Breaking Down

Working out and developing muscles takes hard work, pain and often hurts miserably. The same is true for our creative muscles. Creativity is a muscle that the more we use, the better it gets. But, much like pizza for breakfast before hitting the gym, there are some things that we need to find ways of avoiding to stay our most creative selves:

  • Stress – If we need to be creative, we need to find some stress reducers. Exercise, going a walk, stepping back from a project, saying prayers…whatever we have to do to change our focus from our situation and reduce the stress.
  • Lack of sleep – Creativity is the first thing to go when we are tired. We’re not able to process normally and have to force our attention to focus on something it just doesn’t have the energy to do. Manage your energy and monitor your sleep so that you can be your most creative. Studies have proven that less than 7 hours of sleep for 3 straight nights causes our bodies to react as if we’re intoxicated.
  • Avoiding being intentional – We must intentionally refill our creativity. When we pour out non-stop, we have to refill or the tank will be empty. In our busy lives, we have to intentionally create time to be creative if it’s not happening naturally.
  • Focusing on too many ideas – We should always be documenting ideas, but our most important ideas need all the focus necessary to complete them.

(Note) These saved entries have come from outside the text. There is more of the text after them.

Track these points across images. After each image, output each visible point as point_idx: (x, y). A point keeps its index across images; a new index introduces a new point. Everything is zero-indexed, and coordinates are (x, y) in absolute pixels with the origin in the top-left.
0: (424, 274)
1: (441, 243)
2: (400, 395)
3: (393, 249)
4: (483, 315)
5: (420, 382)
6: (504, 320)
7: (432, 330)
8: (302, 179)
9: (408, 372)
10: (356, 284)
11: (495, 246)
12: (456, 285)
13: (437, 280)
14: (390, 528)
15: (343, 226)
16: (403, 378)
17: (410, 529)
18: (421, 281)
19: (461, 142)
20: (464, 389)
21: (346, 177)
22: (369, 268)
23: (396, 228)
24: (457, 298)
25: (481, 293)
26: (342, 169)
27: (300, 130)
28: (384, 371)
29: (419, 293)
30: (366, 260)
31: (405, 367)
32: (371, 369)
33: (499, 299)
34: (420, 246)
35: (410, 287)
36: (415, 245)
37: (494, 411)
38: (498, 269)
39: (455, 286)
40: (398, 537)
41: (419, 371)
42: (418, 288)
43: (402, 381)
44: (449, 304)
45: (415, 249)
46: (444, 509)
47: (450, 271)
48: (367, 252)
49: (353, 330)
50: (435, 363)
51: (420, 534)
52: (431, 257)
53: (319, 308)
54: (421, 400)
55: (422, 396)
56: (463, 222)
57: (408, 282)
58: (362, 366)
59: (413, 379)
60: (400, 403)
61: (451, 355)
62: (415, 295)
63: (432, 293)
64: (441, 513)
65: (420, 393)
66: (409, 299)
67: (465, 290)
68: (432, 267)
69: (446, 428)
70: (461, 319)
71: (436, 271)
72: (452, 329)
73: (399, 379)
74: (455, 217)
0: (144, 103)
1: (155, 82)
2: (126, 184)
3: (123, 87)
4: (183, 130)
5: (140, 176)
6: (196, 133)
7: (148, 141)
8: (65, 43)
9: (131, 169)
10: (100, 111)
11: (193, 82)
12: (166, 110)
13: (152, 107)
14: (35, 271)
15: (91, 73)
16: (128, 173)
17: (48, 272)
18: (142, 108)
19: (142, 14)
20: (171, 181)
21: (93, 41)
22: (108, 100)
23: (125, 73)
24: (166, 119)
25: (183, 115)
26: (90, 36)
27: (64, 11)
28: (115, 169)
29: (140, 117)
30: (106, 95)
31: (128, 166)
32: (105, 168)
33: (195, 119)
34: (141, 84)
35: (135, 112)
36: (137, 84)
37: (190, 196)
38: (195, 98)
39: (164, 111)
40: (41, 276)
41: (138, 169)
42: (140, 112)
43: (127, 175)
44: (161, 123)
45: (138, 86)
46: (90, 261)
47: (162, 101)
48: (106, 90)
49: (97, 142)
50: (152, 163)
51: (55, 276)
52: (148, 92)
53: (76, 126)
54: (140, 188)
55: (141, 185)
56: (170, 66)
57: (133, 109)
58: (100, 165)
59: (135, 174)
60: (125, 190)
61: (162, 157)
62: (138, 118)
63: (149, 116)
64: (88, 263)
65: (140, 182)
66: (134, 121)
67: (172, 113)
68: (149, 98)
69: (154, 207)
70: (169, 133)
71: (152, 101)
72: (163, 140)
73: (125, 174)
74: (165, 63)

Scott Belsky said it best when he said “the greatest enemy to our ideas are newer ideas.”

What are some of the things that cause you to personally break down creatively?

3 comments Add yours
  1. For me, creative breakdown begins when I fail to properly manage momentum. In my creative process momentum can be the difference maker for a project or a weekend or a design.

    It takes a lot of hustle to get the big mo rolling in the right direction and when it does go, it seems that more gets accomplished in one day then in an entire week. The challenge with that is that there is a temptation to continue to ride the mo to the point of exhaustion. When that happens it is almost like I experience a hangover the next day and all the mo I had is nowhere to be found and breakdown sets in.

    On the flip side of that being disciplined to step away, go home and get some rest… the next day picking up where I left off becomes easy, the creative mo continues and I can manage to ride the mo throughout the week or month. It all comes down to proper management.

  2. Creating space to create – that’s my killer.

    It plays off your third point; for me, creating a space is a combination of literally making an environment and dedicating time to work. It doesn’t have to be a permanent location either. Just knowing where I’ll be and what my day’s commitments – that’s my biggest hurdle.